**Description of the task**: Transcribe the lines below word for word, leaving the pictures out of your answer.

**Given records**:
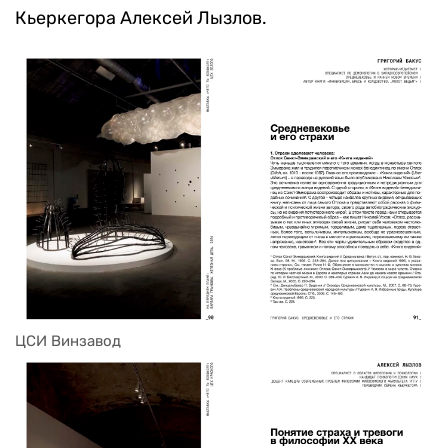
Кьеркегора Алексей Лызлов.
ЦСИ Винзавод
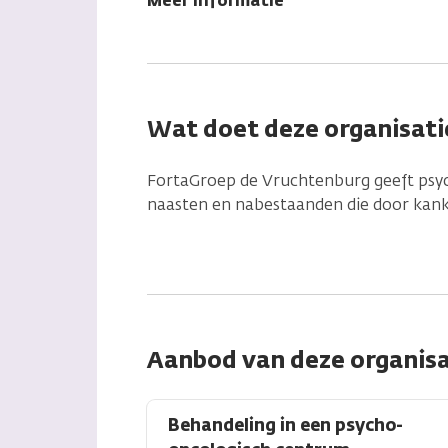
Meer informatie
Wat doet deze organisati
FortaGroep de Vruchtenburg geeft psy
naasten en nabestaanden die door kank
Aanbod van deze organisa
Behandeling in een psycho-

**Answer below**:
Кьеркегора Алексей Лызлов.
ЦСИ Винзавод
Meer informatie
Wat doet deze organisati
FortaGroep de Vruchtenburg geeft psy
naasten en nabestaanden die door kank
Aanbod van deze organisa
Behandeling in een psycho-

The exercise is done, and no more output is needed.